Background: Since most acute decompensated heart failure (ADHF) patients present for hospital care via the emergency department (ED), we sought to determine the impact of early ED initiation of ADHF-specific therapy, as indicated by nesiritide use, on subsequent outcomes.
Methods: We queried the Acute Decompensated Heart Failure National Registry (ADHERE) to identify patients with initial systolic blood pressure >90 mm Hg and negative cardiac biomarkers, hospitalized after presentation to the ED, who received nesiritide but no other intravenous vasoactive drugs. Intensive care unit use and total hospital length of stay were compared based on the hospital unit where nesiritide therapy was initiated after multivariate adjustment for baseline differences in study populations.

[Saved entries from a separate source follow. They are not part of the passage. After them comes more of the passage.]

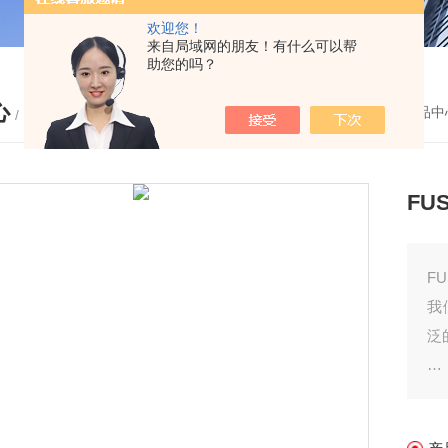
欢迎您！
来自局域网的朋友！有什么可以帮
助您的吗？
心
您的位置：
首页
-
产品中
/ PRODUCTS
FU
F
我
泛
此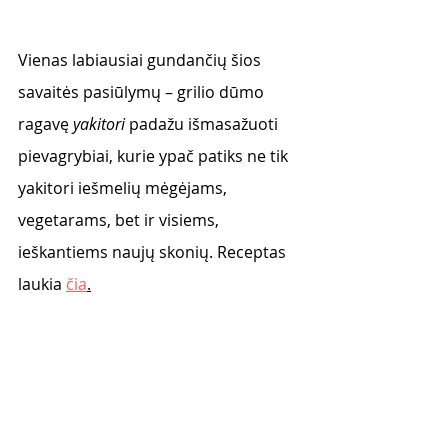
Vienas labiausiai gundančių šios 
savaitės pasiūlymų – grilio dūmo 
ragavę 
yakitori 
padažu išmasažuoti 
pievagrybiai, kurie ypač patiks ne tik 
yakitori iešmelių mėgėjams, 
vegetarams, bet ir visiems, 
ieškantiems naujų skonių. Receptas 
laukia 
čia
.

Results: Nesiritide was started in the ED in 1,613 patients (EDN group) and after admission to an inpatient unit in 2,687 patients (INN group). EDN patients had higher baseline systolic and diastolic blood pressure (both p < 0.001); while INN patients were more likely to be male and have baseline renal dysfunction (both p < 0.001). Nesiritide was initiated a median of 2.8 and 15.5 h after presentation in EDN and INN patients, respectively (p < 0.001). Compared to INN, EDN patients had a shorter adjusted mean total hospital length of stay (5.4 vs. 6.9 days; p < 0.001), were less likely to require transfer to the intensive care unit from another inpatient unit (odds ratio [OR]: 0.301; 95% confidence interval [CI]: 0.206-0.440), and were more likely to be discharged home (OR: 1.154; 95% CI: 1.005-1.325).
Conclusions: Initiation of ADHF-specific therapy early, while the patient is in the ED, is associated with improved clinical outcomes.